[TEXT UNDER STUDY]
Roundup Tracker - Issues

Issue 2551114

classification
Memory problems with PostgreSQL and client-side cursors
Type: Severity: normal
Components: Database Versions: devel, 2.1.0, 2.0.0
process
Status: closed fixed
:
: schlatterbeck : rouilj, schlatterbeck
Priority: high :

Created on 2021-03-03 11:12 by schlatterbeck, last changed 2021-03-12 11:24 by schlatterbeck.

Files
File name Uploaded Description Edit Remove
Time_Tracker_RAM_Tagesverlauf.png schlatterbeck, 2021-03-12 11:24 RAM usage during the day
Messages
msg7084 Author: [hidden] (schlatterbeck) Date: 2021-03-03 11:12
I'm experiencing memory problems with a PostgreSQL backend, especially 
when using filter_iter instead of filter.
This is now traced to psycopg by default using client-side cursors: 

https://www.psycopg.org/docs/usage.html#server-side-cursors

These consume the whole query-result at the client resulting in huge 
roundup client processes (in our case WSGI but this can be reproduced 
with the built-in standalone roundup server).

We typically get a memory consumption of several GB with only 15 WSGI processes. In single cases with filter_iter (where a *large* result-set was obtained) we got a single WSGI process of several GB or even an out-of-memory condition. The roundup server in that case already has 32GB of memory.
[/TEXT UNDER STUDY]
[DATA FOR ANALYSIS]
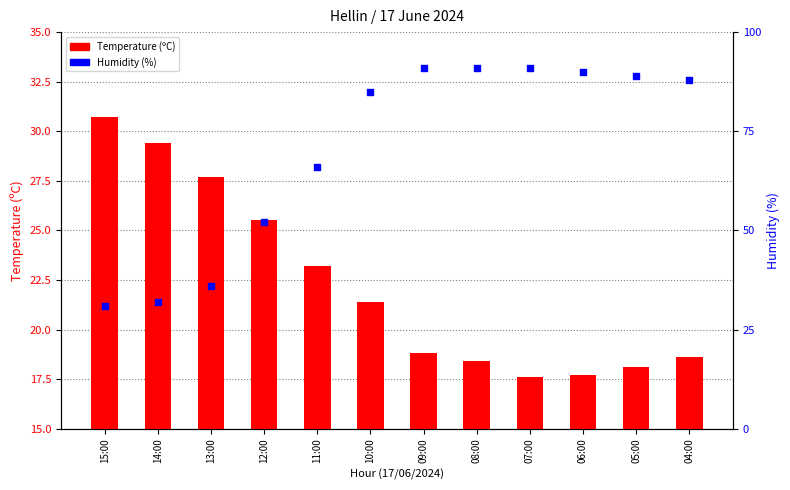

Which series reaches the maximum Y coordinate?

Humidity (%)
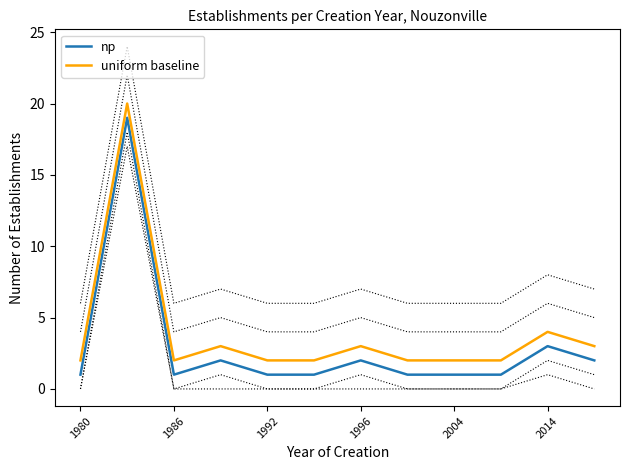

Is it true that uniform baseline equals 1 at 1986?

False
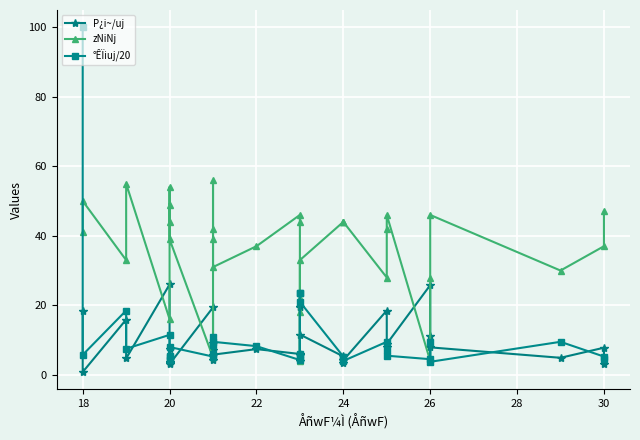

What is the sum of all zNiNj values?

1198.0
[/DATA FOR ANALYSIS]
[DATA FOR ANALYSIS]
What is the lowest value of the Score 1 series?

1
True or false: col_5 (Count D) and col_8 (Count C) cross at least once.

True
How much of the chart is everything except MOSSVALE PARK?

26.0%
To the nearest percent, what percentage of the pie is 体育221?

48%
[/DATA FOR ANALYSIS]
[DATA FOR ANALYSIS]
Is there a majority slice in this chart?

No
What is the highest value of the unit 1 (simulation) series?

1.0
[/DATA FOR ANALYSIS]
> _WHAT TO DO_
(a) Go through the entries above and copy out each line that contains the word "chart", leaving every line unchanged.
(b) Extend the issue report on PostgreSQL memory problems, picking up right after its final sentence.

> _REPLIES_
(a)
How much of the chart is everything except MOSSVALE PARK?
Is there a majority slice in this chart?

(b)
For some time we have turned off that WSGI processes are restarted every 
30 requests. Since that change our WSGI processes have grown *a lot*. 
This is because these do not return memory once consumed to the 
operating system. So once a single large query is executed the WSGI 
process stays big.

The fix would be simple: psycopg implements server-side cursors as named cursors, so every call to connection.cursor() would need a name argument. Since filter calls are not executed in parallel (even a threading implementation in a web-server which is not recommended for python anyway uses separate connections for different threads) this change can be implemented with a fixed name per filter or filter_iter call.

What do you think: Since this only affects postgres (mysql seems to have non-buffered cursors by default where the result is never fully materialized at the client) this should be straightforward to implement.

Should we make this configurable (for postgres backend only)? If yes, should the server-side cursor be the default?

My opinion is that it should be configurable and that the server-side (new implementation) should be the default.
msg7085 Author: [hidden] (schlatterbeck) Date: 2021-03-04 11:57
I've now implemented in changeset 6a6b4651be1f.
Changed tests test equivalence of results with both, client-side and server-side cursor in postgres.
msg7086 Author: [hidden] (rouilj) Date: 2021-03-04 20:46
Hi Ralf:

Ralf Schlatterbeck added the comment:

>I've now implemented in changeset 6a6b4651be1f.
>Changed tests test equivalence of results with both, client-side
>and server-side cursor in postgres.

In the initial post, you make a case for the connection name as a
static value.  Does that info have to be included as a comment in the
code somewhere so others won't be confused by a static name?

In back_postgresql.py the sql_new_cursor method has an argument
name='default'. But there is no code to make sure that it was called
with a real cursor name. Should there be a check and exception thrown
if name == 'default'?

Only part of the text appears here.